● Work request A
In the blog post about the LINK element, what extension does Firefox need for the navigation toolbar?
● Work request B
Extend the blog post about the LINK element, starting after its last line.

● Passage to read
- - - - -

Anne van Kesteren

Added support for the LINK element

In my WordPress weblog I had support for the LINK element, but I hadn’t ported it over to my own yet. I published the PHP functions I used and I think it should be trivial to change them for your own weblog system. (You can remove the \n formatting if you want, I like my source like this.)

It is a shame browsers don’t have the navigation toolbar there by default. In Opera 8 you can reach it by ‘View » Toolbars » Navigation bar’ and for Firefox you need to install an extension called Link Toolbar (there are probably more). My Mozilla Suite is nonfunctional but there you needed to follow similar steps as in Opera and for Internet Explorer you need to download a plugin. Seriously, this should be one of the easiest parts to implement from HTML4:

This element defines a link. Unlike A, it may only appear in the HEAD section of a document, although it may appear any number of times. Although LINK has no content, it conveys relationship information that may be rendered by user agents in a variety of ways (e.g., a tool-bar with a drop-down menu of links).

It is optional, agreed. But it surely is useful to have.

As an example of the output you could look at my post about going to Copenhagen:

<link rel="top" href="/" title="Anne’s Weblog about Markup &amp; Style">
<link rel="up" href="/archives/2005/04/" title="Archives April 2005">
<link rel="first" href="/archives/2003/07/first-item" title="First Item!">
<link rel="prev" href="/archives/2005/04/role-attribute" title="XHTML2: ROLE attribute">
<link rel="next" href="/archives/2005/05/changes" title="Changes">
<link rel="last" href="/archives/2005/05/link-element" title="Added support for the LINK element">

Comments

  1. This is bad. Why not make them normal hyperlinks, so everyone can use them. You can add rel attributes to those too, it's even shorter!

    Posted by Sjoerd Visscher at

  2. @Sjoerd: Bad? Not. May have a higher weighting for search engines. Opera also support this (need to show a toolbar).

    Posted by minghong at

  3. Does Opera not show the bar by default? I'm sure I remember it doing so, because it used to annoy me so I'd switch it off.

- - - - -

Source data
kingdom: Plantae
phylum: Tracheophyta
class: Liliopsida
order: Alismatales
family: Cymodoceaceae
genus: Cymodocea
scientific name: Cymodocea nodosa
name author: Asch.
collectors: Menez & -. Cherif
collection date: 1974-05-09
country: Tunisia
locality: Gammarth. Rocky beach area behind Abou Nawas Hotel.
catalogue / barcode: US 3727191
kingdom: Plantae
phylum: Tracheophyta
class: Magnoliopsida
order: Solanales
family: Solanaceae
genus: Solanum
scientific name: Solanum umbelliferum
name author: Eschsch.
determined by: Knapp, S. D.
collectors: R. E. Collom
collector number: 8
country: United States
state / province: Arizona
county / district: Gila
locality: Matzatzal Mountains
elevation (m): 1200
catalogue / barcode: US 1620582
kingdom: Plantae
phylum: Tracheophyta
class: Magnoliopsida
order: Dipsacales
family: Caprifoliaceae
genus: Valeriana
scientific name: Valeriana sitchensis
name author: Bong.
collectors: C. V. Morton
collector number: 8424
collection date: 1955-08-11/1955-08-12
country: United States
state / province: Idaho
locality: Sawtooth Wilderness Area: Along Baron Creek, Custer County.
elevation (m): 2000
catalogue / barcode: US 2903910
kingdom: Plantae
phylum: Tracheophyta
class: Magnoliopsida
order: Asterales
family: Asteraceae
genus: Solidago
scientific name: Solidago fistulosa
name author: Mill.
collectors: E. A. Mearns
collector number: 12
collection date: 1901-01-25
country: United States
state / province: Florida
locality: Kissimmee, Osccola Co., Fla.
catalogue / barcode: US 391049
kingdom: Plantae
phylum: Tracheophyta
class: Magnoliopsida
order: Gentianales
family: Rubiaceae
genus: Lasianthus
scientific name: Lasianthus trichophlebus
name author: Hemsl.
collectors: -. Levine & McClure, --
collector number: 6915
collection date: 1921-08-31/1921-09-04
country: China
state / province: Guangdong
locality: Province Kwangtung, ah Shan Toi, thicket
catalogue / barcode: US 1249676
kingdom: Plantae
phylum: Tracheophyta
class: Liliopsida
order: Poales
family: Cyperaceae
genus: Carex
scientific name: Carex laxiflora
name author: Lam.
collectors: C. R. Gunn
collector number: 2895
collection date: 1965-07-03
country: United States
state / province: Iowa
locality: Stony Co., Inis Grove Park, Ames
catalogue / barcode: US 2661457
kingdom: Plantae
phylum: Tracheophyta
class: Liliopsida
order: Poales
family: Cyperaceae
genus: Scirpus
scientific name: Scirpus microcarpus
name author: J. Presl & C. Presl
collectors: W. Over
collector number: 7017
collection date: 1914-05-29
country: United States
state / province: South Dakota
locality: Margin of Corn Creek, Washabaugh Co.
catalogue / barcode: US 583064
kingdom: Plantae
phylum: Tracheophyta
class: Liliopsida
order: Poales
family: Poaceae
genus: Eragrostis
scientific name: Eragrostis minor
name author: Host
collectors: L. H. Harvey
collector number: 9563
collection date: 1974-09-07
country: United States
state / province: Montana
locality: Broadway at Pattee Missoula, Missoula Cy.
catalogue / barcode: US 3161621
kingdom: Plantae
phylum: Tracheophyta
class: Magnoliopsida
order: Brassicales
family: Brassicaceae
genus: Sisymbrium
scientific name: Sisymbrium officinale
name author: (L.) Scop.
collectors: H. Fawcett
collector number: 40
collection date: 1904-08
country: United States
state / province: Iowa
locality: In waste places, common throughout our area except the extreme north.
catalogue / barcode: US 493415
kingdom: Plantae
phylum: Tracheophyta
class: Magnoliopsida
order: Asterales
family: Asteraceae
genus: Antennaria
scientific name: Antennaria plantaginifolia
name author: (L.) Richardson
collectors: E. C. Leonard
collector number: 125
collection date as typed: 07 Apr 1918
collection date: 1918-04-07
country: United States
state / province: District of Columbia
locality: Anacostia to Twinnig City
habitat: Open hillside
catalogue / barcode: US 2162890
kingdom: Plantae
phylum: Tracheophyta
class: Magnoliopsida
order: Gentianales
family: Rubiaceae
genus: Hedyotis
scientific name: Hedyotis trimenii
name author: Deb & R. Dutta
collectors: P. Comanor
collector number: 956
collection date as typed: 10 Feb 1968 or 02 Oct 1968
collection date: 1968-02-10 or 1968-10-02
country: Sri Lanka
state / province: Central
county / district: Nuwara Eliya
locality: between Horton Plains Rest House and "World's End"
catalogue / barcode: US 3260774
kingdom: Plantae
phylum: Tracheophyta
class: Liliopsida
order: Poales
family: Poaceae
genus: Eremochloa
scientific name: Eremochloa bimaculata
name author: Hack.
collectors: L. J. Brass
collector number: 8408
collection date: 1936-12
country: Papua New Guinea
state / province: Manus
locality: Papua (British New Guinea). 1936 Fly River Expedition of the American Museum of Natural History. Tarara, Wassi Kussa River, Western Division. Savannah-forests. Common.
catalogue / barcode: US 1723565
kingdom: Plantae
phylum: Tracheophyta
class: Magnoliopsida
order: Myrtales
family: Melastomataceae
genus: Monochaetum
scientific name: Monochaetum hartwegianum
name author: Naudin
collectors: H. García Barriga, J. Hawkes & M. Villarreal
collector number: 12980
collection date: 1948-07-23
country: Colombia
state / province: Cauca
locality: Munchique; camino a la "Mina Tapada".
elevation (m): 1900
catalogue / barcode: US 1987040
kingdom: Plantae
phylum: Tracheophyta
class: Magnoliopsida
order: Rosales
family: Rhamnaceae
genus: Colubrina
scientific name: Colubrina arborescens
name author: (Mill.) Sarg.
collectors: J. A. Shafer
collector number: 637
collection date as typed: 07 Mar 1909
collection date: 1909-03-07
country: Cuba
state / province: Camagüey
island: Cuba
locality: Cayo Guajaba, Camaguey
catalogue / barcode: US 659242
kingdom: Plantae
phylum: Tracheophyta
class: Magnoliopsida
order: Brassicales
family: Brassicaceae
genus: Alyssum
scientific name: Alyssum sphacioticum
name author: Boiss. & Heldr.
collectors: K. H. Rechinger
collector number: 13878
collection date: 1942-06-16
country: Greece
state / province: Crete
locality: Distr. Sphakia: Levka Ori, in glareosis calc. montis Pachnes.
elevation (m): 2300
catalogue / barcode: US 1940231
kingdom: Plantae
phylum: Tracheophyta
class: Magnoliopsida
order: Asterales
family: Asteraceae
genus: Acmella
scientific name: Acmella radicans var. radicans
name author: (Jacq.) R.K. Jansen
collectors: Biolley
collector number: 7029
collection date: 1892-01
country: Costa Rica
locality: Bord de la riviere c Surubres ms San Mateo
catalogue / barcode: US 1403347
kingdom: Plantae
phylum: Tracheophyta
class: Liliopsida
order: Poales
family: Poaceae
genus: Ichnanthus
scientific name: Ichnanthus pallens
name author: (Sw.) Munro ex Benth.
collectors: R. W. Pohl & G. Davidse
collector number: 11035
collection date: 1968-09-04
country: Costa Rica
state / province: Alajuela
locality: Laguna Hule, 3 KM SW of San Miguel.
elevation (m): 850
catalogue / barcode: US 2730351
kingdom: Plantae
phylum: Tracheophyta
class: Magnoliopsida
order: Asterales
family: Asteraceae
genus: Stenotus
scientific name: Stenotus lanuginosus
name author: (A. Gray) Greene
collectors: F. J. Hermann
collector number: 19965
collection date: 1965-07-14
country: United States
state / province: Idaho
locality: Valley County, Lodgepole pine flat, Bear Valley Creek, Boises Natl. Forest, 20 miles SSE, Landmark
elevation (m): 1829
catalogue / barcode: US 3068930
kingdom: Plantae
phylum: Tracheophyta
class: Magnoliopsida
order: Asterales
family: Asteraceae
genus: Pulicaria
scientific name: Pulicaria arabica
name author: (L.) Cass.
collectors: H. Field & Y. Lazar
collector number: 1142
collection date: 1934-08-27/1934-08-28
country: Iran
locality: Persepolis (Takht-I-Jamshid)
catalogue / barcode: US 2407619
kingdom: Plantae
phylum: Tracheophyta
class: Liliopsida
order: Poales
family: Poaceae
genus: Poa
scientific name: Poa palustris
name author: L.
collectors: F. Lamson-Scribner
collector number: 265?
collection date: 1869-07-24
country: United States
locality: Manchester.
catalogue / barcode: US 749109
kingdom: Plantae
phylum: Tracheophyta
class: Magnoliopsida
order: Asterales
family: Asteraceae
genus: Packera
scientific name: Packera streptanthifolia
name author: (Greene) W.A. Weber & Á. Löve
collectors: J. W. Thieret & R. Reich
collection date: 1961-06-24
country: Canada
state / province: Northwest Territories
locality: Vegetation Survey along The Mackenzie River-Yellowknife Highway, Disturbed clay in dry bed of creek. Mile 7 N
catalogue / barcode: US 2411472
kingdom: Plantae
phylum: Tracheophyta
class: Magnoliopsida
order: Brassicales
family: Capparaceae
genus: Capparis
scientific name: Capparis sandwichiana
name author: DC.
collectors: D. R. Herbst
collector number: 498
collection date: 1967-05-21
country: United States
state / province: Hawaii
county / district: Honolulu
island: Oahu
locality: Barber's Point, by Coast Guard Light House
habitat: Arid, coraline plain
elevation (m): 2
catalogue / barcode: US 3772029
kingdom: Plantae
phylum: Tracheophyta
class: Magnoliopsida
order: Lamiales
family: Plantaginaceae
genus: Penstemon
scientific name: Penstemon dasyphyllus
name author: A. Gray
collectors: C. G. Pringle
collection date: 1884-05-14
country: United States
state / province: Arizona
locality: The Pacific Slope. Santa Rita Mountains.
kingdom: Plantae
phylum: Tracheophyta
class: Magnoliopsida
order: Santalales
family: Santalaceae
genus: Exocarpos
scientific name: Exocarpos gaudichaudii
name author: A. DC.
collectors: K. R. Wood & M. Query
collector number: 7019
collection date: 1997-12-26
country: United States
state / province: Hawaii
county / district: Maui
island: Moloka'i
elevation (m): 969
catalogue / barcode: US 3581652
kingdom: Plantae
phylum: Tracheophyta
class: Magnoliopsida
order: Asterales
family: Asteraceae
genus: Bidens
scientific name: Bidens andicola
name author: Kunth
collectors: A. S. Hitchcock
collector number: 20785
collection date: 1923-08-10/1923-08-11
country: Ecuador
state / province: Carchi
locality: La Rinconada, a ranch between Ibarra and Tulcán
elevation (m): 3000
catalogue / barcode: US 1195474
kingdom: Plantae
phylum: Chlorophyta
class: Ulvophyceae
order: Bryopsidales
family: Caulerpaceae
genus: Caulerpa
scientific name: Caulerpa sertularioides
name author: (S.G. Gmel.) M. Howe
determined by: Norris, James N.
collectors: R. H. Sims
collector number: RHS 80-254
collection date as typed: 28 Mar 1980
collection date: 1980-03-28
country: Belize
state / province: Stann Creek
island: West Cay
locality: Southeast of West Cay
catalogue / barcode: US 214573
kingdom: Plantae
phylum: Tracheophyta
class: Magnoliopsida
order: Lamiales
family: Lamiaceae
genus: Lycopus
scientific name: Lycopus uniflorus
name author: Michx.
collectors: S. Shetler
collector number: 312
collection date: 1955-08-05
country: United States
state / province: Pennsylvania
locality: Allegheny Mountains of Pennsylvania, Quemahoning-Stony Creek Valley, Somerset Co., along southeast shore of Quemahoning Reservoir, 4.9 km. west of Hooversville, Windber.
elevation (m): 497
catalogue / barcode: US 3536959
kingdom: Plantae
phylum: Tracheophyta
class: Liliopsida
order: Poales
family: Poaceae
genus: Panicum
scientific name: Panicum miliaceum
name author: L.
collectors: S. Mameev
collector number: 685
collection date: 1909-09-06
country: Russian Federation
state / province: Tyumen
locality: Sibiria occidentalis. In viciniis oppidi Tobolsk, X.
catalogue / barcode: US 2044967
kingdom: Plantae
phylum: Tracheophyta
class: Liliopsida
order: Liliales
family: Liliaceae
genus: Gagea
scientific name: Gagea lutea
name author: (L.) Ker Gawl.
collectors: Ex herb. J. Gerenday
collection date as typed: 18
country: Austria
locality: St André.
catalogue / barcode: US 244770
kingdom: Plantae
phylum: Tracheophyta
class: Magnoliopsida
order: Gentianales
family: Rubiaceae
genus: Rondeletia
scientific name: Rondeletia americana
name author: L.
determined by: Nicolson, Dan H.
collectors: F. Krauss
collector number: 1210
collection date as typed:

- - - - -

● Final answer A
Link Toolbar.

● Final answer B
    Posted by paul haine at

  4. To minghong: I have no issue with creating prev and next etc. links, only with how they are created. I.e. not:

    <link rel="next" href="/archives/2005/05/changes" title="Changes">

    but:

    <a rel="next" href="/archives/2005/05/changes">Changes</a>

    To paul haine: Opera 8 doesn't, I had to turn it on. It's way too big, and it doesn't look for rel attributes on hyperlinks.

    Posted by Sjoerd Visscher at

  5. Sjoerd, like this? (See the second meta paragraph.)

    Posted by Anne at

  6. I couldn't figure it out either, as to why the Site Navigation Link Toolbar was dropped from Firefox as it's a form of accessibility aid - I assume at some stage it will come back.

    Posted by Robert Wellock at

  7. Robert > well, while you're right on that issue (even though I found much more annoying dropping the CSS switcher from the main interface) there are extensions for that behaviour/content

    On a side note: Anne, how about using the S accesskey for the preview button? That way one could submit his post to previewing as if he was typing in an IM client.

    Posted by Masklinn at

  8. My bad, didn't even see that you had mentionned the FF extension in your post Anne.

    Posted by Masklinn at

  9. Too bad Opera doesn't show title attribute of the Next/Prev links, and the user have no idea where it leads. So I vote for normal link with rel attribute, as they are more informative to me.

    Posted by PragmaInline at

  10. I've no idea if this is possible, but can you style these to display in the viewport?

    If so, would their @href make them act like anchors? Could be a fun experiment :)

    Posted by Robin at

  11. Robin, click here for an example. Written in XHTML so you have to use some normal browser.

    Posted by Anne at

  12. Nice, click here links on this site. What's the world coming to?!

    Cool 'new features' btw! :)

    Posted by Krijn Hoetmer at

  13. We've had these in Movable Type for a few years, and the few user agents that support them only support them in the HEAD as Anne has described. Using them inline seems more elegant, but won't be rendered with nav buttons in most cases.

    Posted by Anil at

  14. Actually, link elements can be displayed as hyperlinks (see Thomas Scholzes textbrowser CSS).

    Posted by Markus Wulftange at

  15. "Link Toolbar" could not be installed because of an error in it's Install Manifest ("linktoolbar" is not a valid GUID). Please contact the author of this item about the problem.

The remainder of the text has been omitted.